[Opening Passage to read section]

Strategic Planning: No‑Fluff 4‑Step Routine for Success

Strategic Planning: No‑Fluff 4‑Step Routine for Success

Asana

19 déc. 2025

A diverse team collaborates in a modern conference room, engaging with a wall-mounted digital display showcasing strategic planning data using Asana, as two individuals work on laptops and a whiteboard filled with notes complements the discussion.
A diverse team collaborates in a modern conference room, engaging with a wall-mounted digital display showcasing strategic planning data using Asana, as two individuals work on laptops and a whiteboard filled with notes complements the discussion.

Why this routine works

Leaders don’t need another jargon‑heavy framework—they need a repeatable cadence that links strategy to day‑to‑day work. This 4‑step approach mirrors Asana’s guidance and maps directly to features like Goals, Portfolios, Projects, Reports, and the Strategy Map, so you can plan and execute in the same system.

The 4‑step routine

1) Assess your position (2–10 days)

Clarify where you are before deciding where to go.

  • Capture market, customer and internal insights in a project or Portfolio.

  • Summarise key risks/opportunities; assign owners to fill gaps.

  • Draft a short narrative (one page) that informs goal choices.

Asana moves: Create a project “2026 Planning – Inputs”, add sections for Trends, Risks, Opportunities, Capabilities; tag items with custom fields for priority and confidence.

2) Set objectives & outcomes (OKRs) (1–2 days)

Define 3–5 company objectives and measurable key results; cascade to departments.

Asana moves: Use Goals to create company and team goals; link work (projects/tasks) to key results. Add goal owners, due dates, and update cadence.

[Closing Passage to read section]
[Opening Entries supplied section]

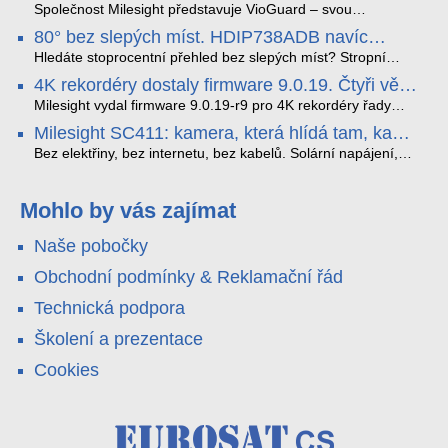
detekci dopravních přestupků
podrobný datový příběh celé cesty.
čtečky HID Signo.
Společnost Milesight představuje VioGuard – svou
nejnovější proprietární technologii pro pokročilou detekci
80° bez slepých míst. HDIP738ADB navíc
dopravních přestupků. Tento systém, poháněný
streamuje na YouTube – bez PC.
sofistikovanými algoritmy umělé inteligence (AI), je navržen
Hledáte stoprocentní přehled bez slepých míst? Stropní
tak, aby poskytoval komplexní nástroje pro vymáhání
panoramatická kamera HDIP738ADB skládá obraz ze dvou
4K rekordéry dostaly firmware 9.0.19. Čtyři věci,
dopravních předpisů, zvyšoval bezpečnost na silnicích a
4MP senzorů SONY do jednoho čistého 180° záběru bez
které musíte vědět.
optimalizoval plynulost dopravy v moderních městech.
zkreslení. K tomu přidává AI detekci osob a vozidel,
Milesight vydal firmware 9.0.19-r9 pro 4K rekordéry řady
obousměrný zvuk a unikátní možnost přímého vysílání na
H.265. Pokud tyhle systémy instalujete, jsou tu čtyři věci,
Milesight SC411: kamera, která hlídá tam, kam
YouTube – bez běžícího počítače.
které vám zjednoduší práci – a jedna z nich vám ušetří
kabel nedosáhne
spoustu zbytečných výjezdů k zákazníkům.
Bez elektřiny, bez internetu, bez kabelů. Solární napájení,
4G LTE a trojitá detekce PIR × AOV × AI hlídají staveniště,
pole i odlehlé objekty – a alarm s důkazem pošlou rovnou na
váš telefon. Podívejte se na video.
Mohlo by vás zajímat
Naše pobočky
Obchodní podmínky & Reklamační řád
Technická podpora
Školení a prezentace
Cookies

[Closing Entries supplied section]

# [What this exercise asks]
A - Reproduce the passage on strategic planning from "1) Assess your" to "informs goal choices.".
B - Carry on the passage on strategic planning from the point at which it ends.
The data has no connection to the passage on strategic planning.

# [List of answers]
A -
1) Assess your position (2–10 days)

Clarify where you are before deciding where to go.

  • Capture market, customer and internal insights in a project or Portfolio.

  • Summarise key risks/opportunities; assign owners to fill gaps.

  • Draft a short narrative (one page) that informs goal choices.

B -
3) Build the plan (2–3 weeks)

Translate objectives into funded initiatives, timelines and resourcing.

  • Spin up projects for each initiative; define scope, milestones and risks.

  • Group initiatives into a Portfolio; add custom fields for RAG status, budget, impact.

  • Create a Strategy Map view to visualise how goals connect to work.

Asana moves: In each project, set milestones, responsibilities (RACI), and timeline. Use Workload for capacity, Forms for intake, and Automation for status hygiene.

4) Share, monitor and manage (weekly–quarterly)

Operationalise strategy with a steady drumbeat.

  • Publish a dashboard: progress vs. goals, risk list, next decisions.

  • Hold monthly reviews; adjust scope, budget and sequencing as needed.

  • Close the loop with a quarterly retrospective and plan refresh.

Asana moves: Use Dashboards/Reporting for KPIs, Portfolios for roll‑ups, and Status Updates with rich text and charts. Keep the Strategy Map current as goals evolve.

Practical examples

  • Customer NPS uplift: Objective: +6pt NPS in Q2. Projects: “Ticket deflection”, “Onboarding revamp”. KR links: deflect 25% of repeat questions; cut onboarding time from 9→5 days.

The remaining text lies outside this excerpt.